Re: Re: [PORTS] Locale bug

From
Tom Lane
Date:
Bruce Momjian <pgman@candle.pha.pa.us> writes:
> Is this still an issue on FreeBSD?  Do we need to disable this problem
> somehow?

No, and no, because all calls of isalpha() and friends now force the
data to be interpreted as unsigned char.

Andriy, would you check 7.1beta to ensure the problem is gone?

            regards, tom lane

Re: [PORTS] Locale bug

From
bamby
Date:
On Wed, 24 Jan 2001, Bruce Momjian wrote:

>
> Is this still an issue on FreeBSD?  Do we need to disable this problem
> somehow?

This is still actual problem on recent FreeBSD 4.2-STABLE. And I
successfully resolved this problem with my patch on several FreeBSD
installations of PostgreSQL including version 7.0.3.

As to comments on the patch, I found only one.

On Fri, 16 Jun 2000, Giles Lean wrote:

>
> > Can someone comment on this?
>
> The ctype functions operate for unsigned characters.  I think it's a
> K&R C hangover that they take int arguments, as anything smaller than
> int was widened as it was passed in a function call.
>
> There are plenty of platforms where 'char' is a signed type, including
> HP-UX on PA-RISC and some NetBSD but not all NetBSD ports.
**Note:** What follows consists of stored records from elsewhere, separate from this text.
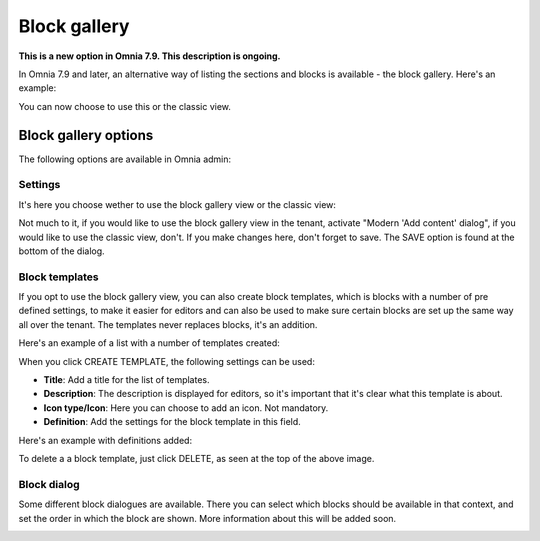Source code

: Block gallery
===================================

**This is a new option in Omnia 7.9. This description is ongoing.**

In Omnia 7.9 and later, an alternative way of listing the sections and blocks is available - the block gallery. Here's an example:

.. image:: block-gallery-example.png

You can now choose to use this or the classic view.

Block gallery options
***************************
The following options are available in Omnia admin:

.. image:: block-gallery-options.png

Settings
----------
It's here you choose wether to use the block gallery view or the classic view:

.. image:: block-gallery-settings.png

Not much to it, if you would like to use the block gallery view in the tenant, activate "Modern 'Add content' dialog", if you would like to use the classic view, don't. If you make changes here, don't forget to save. The SAVE option is found at the bottom of the dialog.

Block templates
-----------------
If you opt to use the block gallery view, you can also create block templates, which is blocks with a number of pre defined settings, to make it easier for editors and can also be used to make sure certain blocks are set up the same way all over the tenant. The templates never replaces blocks, it's an addition.

Here's an example of a list with a number of templates created:

.. image:: block-gallery-templates-1.png

When you click CREATE TEMPLATE, the following settings can be used:

.. image:: block-gallery-templates-2.png

+ **Title**: Add a title for the list of templates.
+ **Description**: The description is displayed for editors, so it's important that it's clear what this template is about.
+ **Icon type/Icon**: Here you can choose to add an icon. Not mandatory.
+ **Definition**: Add the settings for the block template in this field.

Here's an example with definitions added:

.. image:: block-gallery-templates-3.png

To delete a a block template, just click DELETE, as seen at the top of the above image.

Block dialog
---------------
Some different block dialogues are available. There you can select which blocks should be available in that context, and set the order in which the block are shown. More information about this will be added soon.

.. image:: block-gallery-templates-4.png
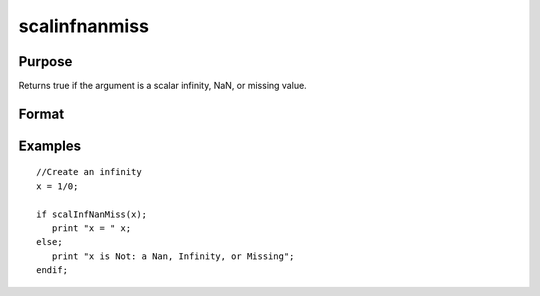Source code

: 
scalinfnanmiss
==============================================

Purpose
----------------

Returns true if the argument is a scalar infinity, NaN, or missing value.

Format
----------------
.. function:: scalinfnanmiss(x)

    :param x: NxK matrix.
    :type x: TODO

    :returns: y (*scalar*), 1 if x is a scalar, infinity, NaN, or missing value, else 0.

Examples
----------------

::

    //Create an infinity
    x = 1/0;
    
    if scalInfNanMiss(x);
       print "x = " x;
    else;
       print "x is Not: a Nan, Infinity, or Missing";
    endif;

.. seealso:: Functions :func:`isinfnanmiss`, :func:`ismiss`, :func:`scalmiss`
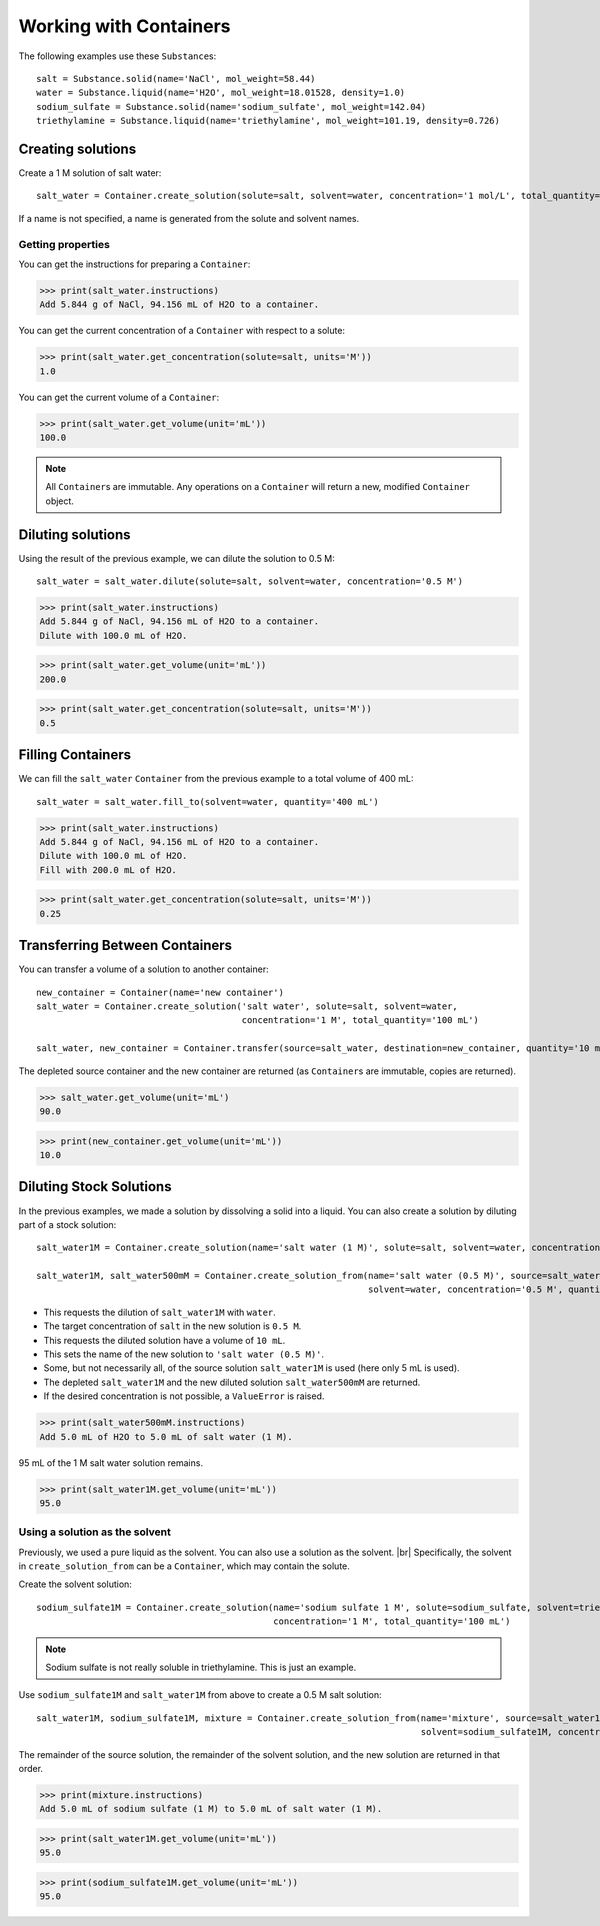 .. _working_with_containers:

Working with Containers
=======================

The following examples use these ``Substance``\ s:

::

    salt = Substance.solid(name='NaCl', mol_weight=58.44)
    water = Substance.liquid(name='H2O', mol_weight=18.01528, density=1.0)
    sodium_sulfate = Substance.solid(name='sodium_sulfate', mol_weight=142.04)
    triethylamine = Substance.liquid(name='triethylamine', mol_weight=101.19, density=0.726)


Creating solutions
""""""""""""""""""

Create a 1 M solution of salt water::

    salt_water = Container.create_solution(solute=salt, solvent=water, concentration='1 mol/L', total_quantity='100 mL')

If a name is not specified, a name is generated from the solute and solvent names.

.. Rework create_solution so concentration='1 g/mL' works.


Getting properties
------------------

You can get the instructions for preparing a ``Container``:

>>> print(salt_water.instructions)
Add 5.844 g of NaCl, 94.156 mL of H2O to a container.

You can get the current concentration of a ``Container`` with respect to a solute:

>>> print(salt_water.get_concentration(solute=salt, units='M'))
1.0

You can get the current volume of a ``Container``:

>>> print(salt_water.get_volume(unit='mL'))
100.0

.. note:: All ``Container``\ s are immutable. Any operations on a ``Container`` will return a new, modified ``Container`` object.

Diluting solutions
""""""""""""""""""

Using the result of the previous example, we can dilute the solution to 0.5 M::

    salt_water = salt_water.dilute(solute=salt, solvent=water, concentration='0.5 M')

>>> print(salt_water.instructions)
Add 5.844 g of NaCl, 94.156 mL of H2O to a container.
Dilute with 100.0 mL of H2O.

>>> print(salt_water.get_volume(unit='mL'))
200.0

>>> print(salt_water.get_concentration(solute=salt, units='M'))
0.5

Filling Containers
""""""""""""""""""

We can fill the ``salt_water`` ``Container`` from the previous example to a total volume of 400 mL::

    salt_water = salt_water.fill_to(solvent=water, quantity='400 mL')

>>> print(salt_water.instructions)
Add 5.844 g of NaCl, 94.156 mL of H2O to a container.
Dilute with 100.0 mL of H2O.
Fill with 200.0 mL of H2O.

>>> print(salt_water.get_concentration(solute=salt, units='M'))
0.25

Transferring Between Containers
"""""""""""""""""""""""""""""""

You can transfer a volume of a solution to another container::

    new_container = Container(name='new container')
    salt_water = Container.create_solution('salt water', solute=salt, solvent=water,
                                           concentration='1 M', total_quantity='100 mL')

    salt_water, new_container = Container.transfer(source=salt_water, destination=new_container, quantity='10 mL')

The depleted source container and the new container are returned (as ``Container``\ s are immutable, copies are returned).

>>> salt_water.get_volume(unit='mL')
90.0

>>> print(new_container.get_volume(unit='mL'))
10.0

Diluting Stock Solutions
""""""""""""""""""""""""

In the previous examples, we made a solution by dissolving a solid into a liquid. You can also create a solution by diluting part of a stock solution::

    salt_water1M = Container.create_solution(name='salt water (1 M)', solute=salt, solvent=water, concentration='1 M', quantity='100 mL')

    salt_water1M, salt_water500mM = Container.create_solution_from(name='salt water (0.5 M)', source=salt_water1M, solute=salt,
                                                                   solvent=water, concentration='0.5 M', quantity='10 mL')



- This requests the dilution of ``salt_water1M`` with ``water``.
- The target concentration of ``salt`` in the new solution is ``0.5 M``.
- This requests the diluted solution have a volume of ``10 mL``.
- This sets the name of the new solution to ``'salt water (0.5 M)'``.
- Some, but not necessarily all, of the source solution ``salt_water1M`` is used (here only 5 mL is used).
- The depleted ``salt_water1M`` and the new diluted solution ``salt_water500mM`` are returned.
- If the desired concentration is not possible, a ``ValueError`` is raised.

>>> print(salt_water500mM.instructions)
Add 5.0 mL of H2O to 5.0 mL of salt water (1 M).

95 mL of the 1 M salt water solution remains.

>>> print(salt_water1M.get_volume(unit='mL'))
95.0

Using a solution as the solvent
-------------------------------

Previously, we used a pure liquid as the solvent. You can also use a solution as the solvent. |br|
Specifically, the solvent in ``create_solution_from`` can be a ``Container``, which may contain the solute.

Create the solvent solution::

    sodium_sulfate1M = Container.create_solution(name='sodium sulfate 1 M', solute=sodium_sulfate, solvent=triethylamine,
                                                 concentration='1 M', total_quantity='100 mL')

.. note:: Sodium sulfate is not really soluble in triethylamine. This is just an example.

Use ``sodium_sulfate1M`` and ``salt_water1M`` from above to create a 0.5 M salt solution::

    salt_water1M, sodium_sulfate1M, mixture = Container.create_solution_from(name='mixture', source=salt_water1M, solute=salt,
                                                                             solvent=sodium_sulfate1M, concentration='0.5 M', quantity='10 mL')

The remainder of the source solution, the remainder of the solvent solution, and the new solution are returned in that order.

>>> print(mixture.instructions)
Add 5.0 mL of sodium sulfate (1 M) to 5.0 mL of salt water (1 M).

>>> print(salt_water1M.get_volume(unit='mL'))
95.0

>>> print(sodium_sulfate1M.get_volume(unit='mL'))
95.0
FreeBSD have signed char by default too and this is the main piece of the
problem.

> > >   othercase(ch)
> > >   int            ch;
> > >   {
> > >   ...
> > >           return toupper(ch);
>
> That's definitely not OK.  toupper((unsigned char) ch) is.  I'm not
> familiar enough with the code that is being patched to comment on the
> patch that was offered, sorry.

This comment refers to original code, not to patched one.

  Kind regards,
  Andriy I Pilipenko
  PAI1-RIPE


Re: Re: [PORTS] Locale bug

From
Andriy I Pilipenko
Date:
On Wed, 24 Jan 2001, Tom Lane wrote:

> Bruce Momjian <pgman@candle.pha.pa.us> writes:
> > Is this still an issue on FreeBSD?  Do we need to disable this problem
> > somehow?
>
> No, and no, because all calls of isalpha() and friends now force the
> data to be interpreted as unsigned char.
>
> Andriy, would you check 7.1beta to ensure the problem is gone?

I checked 7.1beta3 and it works fine. Problem is gone.
Thank you.

  Kind regards,
  Andriy I Pilipenko
  PAI1-RIPE